Week 9 of the CSA

photo 3In this week’s share:

  • arugula
  • summer squash
  • cucumbers
  • red cabbage
  • white satin carrots
  • fingerling potatoes (these will be dirty – they are just freshly picked and we didn’t want to damage their sensitive skins by spraying them with the hose)
  • lemon & purple basil

packed together in a clamshell:

  • tomatoes
  • cherry tomatoes
  • tomatillos
  • gherkins (learn about gherkins in this newsletter from last year)
  • jalapeño pepper

Half share members, this week is an “A” week.

Farm News & Recipes

Of all the crops we grow here on the farm the tomatoes need the most coddling. The journey begins all the way back in December and January, when I scour seed catalogs and interrogate farmer friends to figure out which varieties to buy. I make my selection based on a number of factors: flavor, size, color, days to maturity, disease resistance, growth habit, adaptability to the region. This year I settled on 10 varieties of full-sized tomatoes, 4 varieties of cherry tomatoes, and 1 grape tomato.

I seeded a tray or two of each in March, which developed into a total of 850 tomato sprouts come early May. Once they developed a couple sets of true leaves the strongest of those sprouts were plucked out of their trays and transplanted into 4-inch pots to give them more space to grow. After about a month in 4-inch pots, and after any threat of frost was gone, we began to transplant the tomato plants into the field. Through late May and early June, Keely (my tireless and intrepid intern) and I planted row after row of tomatoes until the greenhouses were finally empty. 

But the fun doesn’t stop there. Immediately after transplanting we mulched every row with straw to suppress weeds and help maintain moisture in the soil. We also drove metal poles into the ground between every third plant to serve as trellis holders. Throughout the spring and summer we strung twine between those poles in the style of the “Florida weave” to provide support for the tomatoes as they grow and become heavy with fruit. We also keep the plants growing straight and strong by pruning off suckers that spring out from the main stem. 

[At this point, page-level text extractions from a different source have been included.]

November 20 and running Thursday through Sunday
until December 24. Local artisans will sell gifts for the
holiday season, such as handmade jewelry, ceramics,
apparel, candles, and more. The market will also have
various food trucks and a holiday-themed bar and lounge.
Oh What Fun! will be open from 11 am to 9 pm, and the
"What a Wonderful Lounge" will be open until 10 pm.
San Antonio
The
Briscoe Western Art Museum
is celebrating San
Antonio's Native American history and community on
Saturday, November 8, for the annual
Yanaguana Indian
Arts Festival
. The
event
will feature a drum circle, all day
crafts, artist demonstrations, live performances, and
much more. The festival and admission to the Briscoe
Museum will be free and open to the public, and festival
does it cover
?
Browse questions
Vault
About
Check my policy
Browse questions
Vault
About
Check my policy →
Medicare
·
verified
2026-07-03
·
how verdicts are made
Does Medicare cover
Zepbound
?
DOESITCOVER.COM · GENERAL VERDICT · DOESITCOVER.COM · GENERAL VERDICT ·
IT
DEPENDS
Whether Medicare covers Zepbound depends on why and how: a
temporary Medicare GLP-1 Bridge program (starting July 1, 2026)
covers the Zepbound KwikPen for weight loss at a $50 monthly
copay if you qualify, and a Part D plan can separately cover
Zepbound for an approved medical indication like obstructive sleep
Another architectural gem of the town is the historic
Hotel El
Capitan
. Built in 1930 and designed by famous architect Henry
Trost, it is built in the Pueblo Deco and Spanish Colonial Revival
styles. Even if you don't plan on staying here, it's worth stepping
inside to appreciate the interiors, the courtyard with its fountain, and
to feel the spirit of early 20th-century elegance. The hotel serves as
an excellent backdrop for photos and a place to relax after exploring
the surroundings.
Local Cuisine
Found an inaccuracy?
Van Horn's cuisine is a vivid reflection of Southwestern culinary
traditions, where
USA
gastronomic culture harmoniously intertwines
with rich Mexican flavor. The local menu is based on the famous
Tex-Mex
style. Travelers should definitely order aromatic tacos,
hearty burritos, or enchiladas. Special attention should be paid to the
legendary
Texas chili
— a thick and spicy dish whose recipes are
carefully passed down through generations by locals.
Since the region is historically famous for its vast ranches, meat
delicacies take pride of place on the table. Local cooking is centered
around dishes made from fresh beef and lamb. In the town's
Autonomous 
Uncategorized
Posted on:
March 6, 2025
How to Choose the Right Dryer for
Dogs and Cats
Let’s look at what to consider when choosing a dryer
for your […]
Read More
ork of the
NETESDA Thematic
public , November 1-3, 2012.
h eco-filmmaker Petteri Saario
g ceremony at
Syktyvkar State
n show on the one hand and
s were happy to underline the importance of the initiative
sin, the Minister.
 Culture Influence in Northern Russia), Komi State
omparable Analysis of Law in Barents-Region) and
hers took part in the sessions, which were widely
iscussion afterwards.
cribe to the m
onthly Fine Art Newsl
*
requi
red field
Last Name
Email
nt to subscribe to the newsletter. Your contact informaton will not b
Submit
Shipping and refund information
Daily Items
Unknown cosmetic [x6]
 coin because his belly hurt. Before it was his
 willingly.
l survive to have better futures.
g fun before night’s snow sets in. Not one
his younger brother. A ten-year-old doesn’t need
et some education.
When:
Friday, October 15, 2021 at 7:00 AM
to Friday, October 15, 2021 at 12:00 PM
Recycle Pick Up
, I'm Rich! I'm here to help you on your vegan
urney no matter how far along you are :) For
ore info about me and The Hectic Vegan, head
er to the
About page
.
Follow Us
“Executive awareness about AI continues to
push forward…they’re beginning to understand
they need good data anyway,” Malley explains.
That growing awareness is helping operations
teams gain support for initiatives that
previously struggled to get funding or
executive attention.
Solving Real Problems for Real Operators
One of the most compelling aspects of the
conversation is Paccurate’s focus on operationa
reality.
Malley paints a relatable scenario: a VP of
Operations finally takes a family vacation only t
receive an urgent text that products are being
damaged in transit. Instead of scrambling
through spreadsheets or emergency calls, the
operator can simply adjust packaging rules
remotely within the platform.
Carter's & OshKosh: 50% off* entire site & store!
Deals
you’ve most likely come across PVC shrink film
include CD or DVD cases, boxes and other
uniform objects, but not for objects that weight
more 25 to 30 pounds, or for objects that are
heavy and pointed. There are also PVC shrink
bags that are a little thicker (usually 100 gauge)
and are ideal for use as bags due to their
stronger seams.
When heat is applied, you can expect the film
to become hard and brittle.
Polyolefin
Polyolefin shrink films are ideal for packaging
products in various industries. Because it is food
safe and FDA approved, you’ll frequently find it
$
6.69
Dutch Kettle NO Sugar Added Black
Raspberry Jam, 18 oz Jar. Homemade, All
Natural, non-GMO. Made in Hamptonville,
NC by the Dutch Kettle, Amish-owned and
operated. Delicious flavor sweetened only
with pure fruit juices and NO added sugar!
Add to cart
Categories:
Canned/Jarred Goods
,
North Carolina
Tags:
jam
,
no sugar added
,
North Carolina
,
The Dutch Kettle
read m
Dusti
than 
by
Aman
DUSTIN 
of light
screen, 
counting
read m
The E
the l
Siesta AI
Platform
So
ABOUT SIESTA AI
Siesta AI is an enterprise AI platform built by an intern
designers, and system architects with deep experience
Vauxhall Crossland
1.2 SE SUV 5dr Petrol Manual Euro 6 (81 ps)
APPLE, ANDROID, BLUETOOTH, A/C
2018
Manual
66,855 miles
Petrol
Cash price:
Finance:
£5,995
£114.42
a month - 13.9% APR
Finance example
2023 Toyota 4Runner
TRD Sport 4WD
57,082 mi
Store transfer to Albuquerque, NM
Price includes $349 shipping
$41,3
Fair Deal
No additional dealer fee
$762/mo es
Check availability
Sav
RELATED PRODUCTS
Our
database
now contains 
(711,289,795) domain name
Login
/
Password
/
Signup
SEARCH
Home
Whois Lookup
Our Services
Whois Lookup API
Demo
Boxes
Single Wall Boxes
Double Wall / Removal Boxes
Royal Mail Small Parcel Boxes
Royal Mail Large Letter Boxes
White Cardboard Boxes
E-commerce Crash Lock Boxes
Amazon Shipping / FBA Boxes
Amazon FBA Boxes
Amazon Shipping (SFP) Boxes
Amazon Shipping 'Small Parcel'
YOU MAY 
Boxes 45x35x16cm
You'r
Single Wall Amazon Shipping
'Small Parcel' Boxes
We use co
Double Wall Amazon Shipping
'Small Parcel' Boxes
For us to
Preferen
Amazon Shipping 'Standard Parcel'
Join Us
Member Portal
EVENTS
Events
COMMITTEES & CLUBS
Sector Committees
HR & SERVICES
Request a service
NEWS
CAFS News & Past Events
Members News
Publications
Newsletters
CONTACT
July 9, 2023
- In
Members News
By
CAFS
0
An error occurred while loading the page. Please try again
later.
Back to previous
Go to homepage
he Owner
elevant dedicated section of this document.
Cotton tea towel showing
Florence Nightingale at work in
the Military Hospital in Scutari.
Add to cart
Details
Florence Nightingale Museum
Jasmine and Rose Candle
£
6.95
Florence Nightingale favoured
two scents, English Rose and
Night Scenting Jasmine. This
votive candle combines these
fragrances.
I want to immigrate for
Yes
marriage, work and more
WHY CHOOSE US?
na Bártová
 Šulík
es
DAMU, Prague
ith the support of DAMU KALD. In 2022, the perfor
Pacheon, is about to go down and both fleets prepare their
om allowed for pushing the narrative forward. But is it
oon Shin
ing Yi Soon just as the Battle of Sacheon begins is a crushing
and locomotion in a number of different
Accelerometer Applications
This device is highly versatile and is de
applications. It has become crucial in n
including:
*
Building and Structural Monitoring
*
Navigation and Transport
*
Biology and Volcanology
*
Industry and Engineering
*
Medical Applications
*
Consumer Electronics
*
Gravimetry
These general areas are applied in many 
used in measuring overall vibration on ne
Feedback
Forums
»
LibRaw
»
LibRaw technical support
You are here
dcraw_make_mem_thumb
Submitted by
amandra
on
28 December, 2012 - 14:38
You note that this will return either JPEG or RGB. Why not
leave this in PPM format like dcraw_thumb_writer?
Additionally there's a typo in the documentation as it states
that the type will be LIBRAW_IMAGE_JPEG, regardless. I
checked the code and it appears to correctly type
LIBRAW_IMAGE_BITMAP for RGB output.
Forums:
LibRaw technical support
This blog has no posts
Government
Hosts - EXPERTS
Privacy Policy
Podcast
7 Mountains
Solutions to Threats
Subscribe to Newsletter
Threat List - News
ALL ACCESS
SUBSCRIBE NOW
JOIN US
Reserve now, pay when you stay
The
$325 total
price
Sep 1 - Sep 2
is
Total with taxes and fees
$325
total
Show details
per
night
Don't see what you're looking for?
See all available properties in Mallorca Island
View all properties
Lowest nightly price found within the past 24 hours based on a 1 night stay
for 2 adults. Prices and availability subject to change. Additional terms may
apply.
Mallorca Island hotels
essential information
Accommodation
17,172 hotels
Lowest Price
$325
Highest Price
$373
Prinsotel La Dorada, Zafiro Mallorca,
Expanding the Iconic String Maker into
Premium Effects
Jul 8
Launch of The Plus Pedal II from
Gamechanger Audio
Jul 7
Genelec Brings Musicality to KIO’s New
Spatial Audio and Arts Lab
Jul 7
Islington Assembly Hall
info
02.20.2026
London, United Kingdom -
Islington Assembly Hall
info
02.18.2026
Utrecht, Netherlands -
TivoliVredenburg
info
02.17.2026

Now, finally, we are reaping the fruits of our labor. Tomatoes never tasted so sweet.

We’re trying our very best not to get sick of summer squash and we hope you are too. I cooked down several pounds of them in this very simple but very tasty zucchini and basil soup and put half of it in the freezer for safe keeping.

Jacques Pepin’s cabbage and basil salad will go well alongside a roasted chicken or seared steak.

Your clamshells have all the fixin’s for a great fresh salsa. Mix them all together and dig in with chips, or serve on top of a filet of light fish.